Kale is the perfect companion for bacon and cheese as part of a healthy low-carb salad. Anytime a vegetable is cooked, it takes some of the nutrients out of it, but I prefer kale a little wilted so I fry it up with my bacon to make it taste better.Kale chips are pretty good. They do provide that crunch that chips used to. Are there really health benefits to eating kale? Does it really give you a boost of energy like people claim? My research tells me the answer to both questions is YES.
Since a low-carb diet allows many foods that have low or no fiber content, kale helps with a need for fiber, much like other types of lettuce and spinach. It also contains an antioxidant called alpha-lipoic acid, which lowers glucose levels, increases insulin sensitivity and prevents oxidative stress-induced changes in patients with diabetes! My ears perked up when I read that! It also decreases peripheral neuropathy and/or autonomic neuropathy in diabetics! This is good news for diabetics!!!
My theory is, if you can put enough stuff that actually tastes good (bacon, cheese, salad dressing) with the kale in your salad – it really sort of masks it enough that you can eat it without choking it down. I’m being honest. Have you tried to eat a piece of raw kale with nothing on it? I rest my case.
I don’t juice because juicing is not the best choice for diabetics. We need to keep the fiber intact rather than squeezing the juice from the fruit or vegetable. The sugar content is found in the juice – and why would I want to ditch the fiber and keep the sugar? That doesn’t make sense in my brain.
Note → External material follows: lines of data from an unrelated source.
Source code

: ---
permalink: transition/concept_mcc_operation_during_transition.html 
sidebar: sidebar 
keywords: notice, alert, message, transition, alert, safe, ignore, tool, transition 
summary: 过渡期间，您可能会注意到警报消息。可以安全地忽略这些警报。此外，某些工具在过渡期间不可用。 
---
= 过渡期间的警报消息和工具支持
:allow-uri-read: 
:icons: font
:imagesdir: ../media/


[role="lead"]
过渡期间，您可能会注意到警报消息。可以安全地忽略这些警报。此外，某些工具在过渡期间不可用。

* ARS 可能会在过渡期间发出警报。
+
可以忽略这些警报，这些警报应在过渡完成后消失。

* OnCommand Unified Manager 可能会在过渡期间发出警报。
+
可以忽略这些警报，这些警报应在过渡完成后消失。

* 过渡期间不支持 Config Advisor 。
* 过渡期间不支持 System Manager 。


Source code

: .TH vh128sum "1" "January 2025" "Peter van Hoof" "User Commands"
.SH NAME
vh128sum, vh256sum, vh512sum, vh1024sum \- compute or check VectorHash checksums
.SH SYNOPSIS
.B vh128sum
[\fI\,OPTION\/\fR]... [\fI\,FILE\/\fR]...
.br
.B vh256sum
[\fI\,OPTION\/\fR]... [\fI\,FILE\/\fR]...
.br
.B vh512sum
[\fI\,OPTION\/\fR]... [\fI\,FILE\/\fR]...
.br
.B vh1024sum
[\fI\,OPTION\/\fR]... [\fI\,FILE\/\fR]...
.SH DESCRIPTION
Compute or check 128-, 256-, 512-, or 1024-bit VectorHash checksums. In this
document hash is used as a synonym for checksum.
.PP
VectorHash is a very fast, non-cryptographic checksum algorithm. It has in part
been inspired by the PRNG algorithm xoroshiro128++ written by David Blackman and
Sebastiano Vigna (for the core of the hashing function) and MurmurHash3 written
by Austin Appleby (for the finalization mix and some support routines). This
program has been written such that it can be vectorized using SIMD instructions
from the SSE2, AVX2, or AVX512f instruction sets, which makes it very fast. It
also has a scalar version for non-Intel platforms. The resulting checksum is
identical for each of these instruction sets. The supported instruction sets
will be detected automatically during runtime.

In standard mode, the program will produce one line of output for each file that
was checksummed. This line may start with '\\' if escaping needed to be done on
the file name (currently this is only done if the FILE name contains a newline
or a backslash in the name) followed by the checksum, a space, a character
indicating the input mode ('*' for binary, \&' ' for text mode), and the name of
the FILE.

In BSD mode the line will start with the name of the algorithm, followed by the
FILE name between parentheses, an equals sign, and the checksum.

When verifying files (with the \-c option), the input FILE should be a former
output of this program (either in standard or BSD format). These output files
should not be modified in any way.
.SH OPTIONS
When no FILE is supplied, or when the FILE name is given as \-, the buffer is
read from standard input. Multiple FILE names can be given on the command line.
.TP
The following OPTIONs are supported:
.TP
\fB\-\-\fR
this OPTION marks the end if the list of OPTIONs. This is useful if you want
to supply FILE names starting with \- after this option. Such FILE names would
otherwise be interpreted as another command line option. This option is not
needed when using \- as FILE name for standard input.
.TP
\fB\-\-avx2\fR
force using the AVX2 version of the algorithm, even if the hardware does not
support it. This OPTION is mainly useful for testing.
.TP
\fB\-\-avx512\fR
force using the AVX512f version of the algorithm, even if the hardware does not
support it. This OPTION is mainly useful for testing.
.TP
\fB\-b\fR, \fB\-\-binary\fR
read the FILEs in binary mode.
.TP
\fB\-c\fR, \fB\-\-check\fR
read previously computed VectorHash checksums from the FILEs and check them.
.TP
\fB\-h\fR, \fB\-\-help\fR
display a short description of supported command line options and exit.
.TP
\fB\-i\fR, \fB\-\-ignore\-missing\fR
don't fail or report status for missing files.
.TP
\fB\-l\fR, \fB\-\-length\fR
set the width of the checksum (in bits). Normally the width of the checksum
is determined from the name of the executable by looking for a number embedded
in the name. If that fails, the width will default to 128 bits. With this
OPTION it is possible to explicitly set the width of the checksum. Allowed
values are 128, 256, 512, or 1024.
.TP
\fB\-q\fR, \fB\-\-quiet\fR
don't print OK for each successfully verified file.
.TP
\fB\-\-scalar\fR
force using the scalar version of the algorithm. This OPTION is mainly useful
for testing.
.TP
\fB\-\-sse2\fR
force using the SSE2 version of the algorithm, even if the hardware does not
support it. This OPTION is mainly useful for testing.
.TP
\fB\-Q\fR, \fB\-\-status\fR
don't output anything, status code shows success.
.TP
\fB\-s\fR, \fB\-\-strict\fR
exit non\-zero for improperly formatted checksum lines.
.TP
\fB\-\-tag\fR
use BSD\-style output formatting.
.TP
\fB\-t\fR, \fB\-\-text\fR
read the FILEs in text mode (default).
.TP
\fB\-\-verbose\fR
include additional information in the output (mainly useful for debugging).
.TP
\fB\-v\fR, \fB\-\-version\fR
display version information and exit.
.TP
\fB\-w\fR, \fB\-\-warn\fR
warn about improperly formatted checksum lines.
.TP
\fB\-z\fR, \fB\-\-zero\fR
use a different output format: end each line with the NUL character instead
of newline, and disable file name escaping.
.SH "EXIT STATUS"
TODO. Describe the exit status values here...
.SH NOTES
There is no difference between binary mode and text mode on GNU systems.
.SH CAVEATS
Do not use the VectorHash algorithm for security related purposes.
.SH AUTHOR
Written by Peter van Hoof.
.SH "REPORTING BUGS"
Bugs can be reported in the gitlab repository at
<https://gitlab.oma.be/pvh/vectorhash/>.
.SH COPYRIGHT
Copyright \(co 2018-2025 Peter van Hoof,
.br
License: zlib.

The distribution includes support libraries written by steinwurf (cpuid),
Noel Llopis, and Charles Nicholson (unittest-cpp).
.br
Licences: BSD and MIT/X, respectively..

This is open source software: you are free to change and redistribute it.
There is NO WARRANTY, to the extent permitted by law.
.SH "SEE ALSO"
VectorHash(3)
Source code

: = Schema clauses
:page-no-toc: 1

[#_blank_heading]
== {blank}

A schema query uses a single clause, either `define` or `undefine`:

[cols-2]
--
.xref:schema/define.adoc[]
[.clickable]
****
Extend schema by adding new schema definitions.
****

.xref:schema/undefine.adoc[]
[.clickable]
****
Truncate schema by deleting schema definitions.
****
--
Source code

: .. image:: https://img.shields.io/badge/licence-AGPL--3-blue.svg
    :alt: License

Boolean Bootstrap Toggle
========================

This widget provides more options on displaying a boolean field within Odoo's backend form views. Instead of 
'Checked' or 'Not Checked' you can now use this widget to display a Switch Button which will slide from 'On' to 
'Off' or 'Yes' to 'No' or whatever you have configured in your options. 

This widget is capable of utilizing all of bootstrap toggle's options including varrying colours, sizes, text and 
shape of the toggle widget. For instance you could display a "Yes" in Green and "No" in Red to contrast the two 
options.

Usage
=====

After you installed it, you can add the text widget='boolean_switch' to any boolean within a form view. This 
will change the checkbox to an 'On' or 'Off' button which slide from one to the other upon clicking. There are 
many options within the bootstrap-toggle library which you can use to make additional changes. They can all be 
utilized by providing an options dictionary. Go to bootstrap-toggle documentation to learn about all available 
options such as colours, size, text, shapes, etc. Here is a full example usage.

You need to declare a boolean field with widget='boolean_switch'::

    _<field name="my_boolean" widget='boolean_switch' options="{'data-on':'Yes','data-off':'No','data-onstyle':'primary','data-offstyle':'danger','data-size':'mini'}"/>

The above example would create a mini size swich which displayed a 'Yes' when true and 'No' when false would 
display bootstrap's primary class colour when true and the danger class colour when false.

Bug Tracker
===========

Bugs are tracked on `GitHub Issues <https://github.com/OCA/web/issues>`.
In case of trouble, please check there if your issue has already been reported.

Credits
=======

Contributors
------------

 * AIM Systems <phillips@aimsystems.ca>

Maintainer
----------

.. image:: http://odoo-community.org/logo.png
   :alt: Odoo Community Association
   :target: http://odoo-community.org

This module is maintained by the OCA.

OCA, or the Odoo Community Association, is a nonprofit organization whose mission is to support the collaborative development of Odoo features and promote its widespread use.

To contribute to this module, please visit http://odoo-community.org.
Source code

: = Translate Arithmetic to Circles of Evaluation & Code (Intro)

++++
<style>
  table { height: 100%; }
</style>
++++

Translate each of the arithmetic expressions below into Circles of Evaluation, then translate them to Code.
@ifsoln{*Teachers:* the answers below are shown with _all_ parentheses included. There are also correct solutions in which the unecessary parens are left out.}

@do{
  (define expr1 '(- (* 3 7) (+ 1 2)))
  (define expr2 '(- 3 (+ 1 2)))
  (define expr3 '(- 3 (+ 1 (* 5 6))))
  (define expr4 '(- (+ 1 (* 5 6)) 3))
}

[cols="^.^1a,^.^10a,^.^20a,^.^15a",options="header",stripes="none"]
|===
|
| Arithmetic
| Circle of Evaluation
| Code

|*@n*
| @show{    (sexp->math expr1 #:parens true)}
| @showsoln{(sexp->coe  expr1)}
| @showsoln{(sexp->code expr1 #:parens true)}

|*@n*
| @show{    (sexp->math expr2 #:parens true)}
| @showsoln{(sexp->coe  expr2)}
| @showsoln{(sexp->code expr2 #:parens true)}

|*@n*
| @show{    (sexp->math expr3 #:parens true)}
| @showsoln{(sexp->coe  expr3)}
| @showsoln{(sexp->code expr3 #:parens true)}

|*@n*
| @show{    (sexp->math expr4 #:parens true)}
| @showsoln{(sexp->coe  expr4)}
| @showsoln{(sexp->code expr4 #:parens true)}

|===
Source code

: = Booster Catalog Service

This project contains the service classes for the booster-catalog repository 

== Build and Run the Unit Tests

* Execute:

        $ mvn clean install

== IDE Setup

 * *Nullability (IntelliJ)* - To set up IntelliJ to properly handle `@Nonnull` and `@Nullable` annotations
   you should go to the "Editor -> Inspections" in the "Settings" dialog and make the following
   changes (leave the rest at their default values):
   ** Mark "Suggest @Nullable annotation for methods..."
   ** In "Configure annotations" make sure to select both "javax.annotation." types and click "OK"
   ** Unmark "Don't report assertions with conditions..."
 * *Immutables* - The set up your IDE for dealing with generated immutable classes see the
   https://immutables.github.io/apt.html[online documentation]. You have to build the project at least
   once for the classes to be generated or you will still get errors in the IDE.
Kale is a super veggie, with more vitamins and minerals than spinach. If you are lacking energy and seem to be dragging along, maybe you should try a salad with kale. Use plenty of dressing – not a sweet dressing, but a blue cheese or ranch type dressing. Read the labels before using – I prefer blue cheese but once in a while I use ranch.
Leafy greens such as romaine lettuce, kale, collards, Swiss chard, and spinach are the most nutrient-dense of all foods. – Joel Fuhrman
My kale salad is not as “fancy” as most recipes you’ll find because I don’t eat dried cranberries or pour sweet vinaigrettes over it, but for what it is, I think it’s good.
6-7 cups chopped fresh kale leaves
1 Tbs. Extra Virgin Olive Oil
6-8 slices cooked bacon, chopped
1/2 cup crumbled blue cheese
1/2 cup toasted chopped pecans
Basically, just mix this all together, tossing with your hands.
Add your blue cheese dressing and you’re good to go!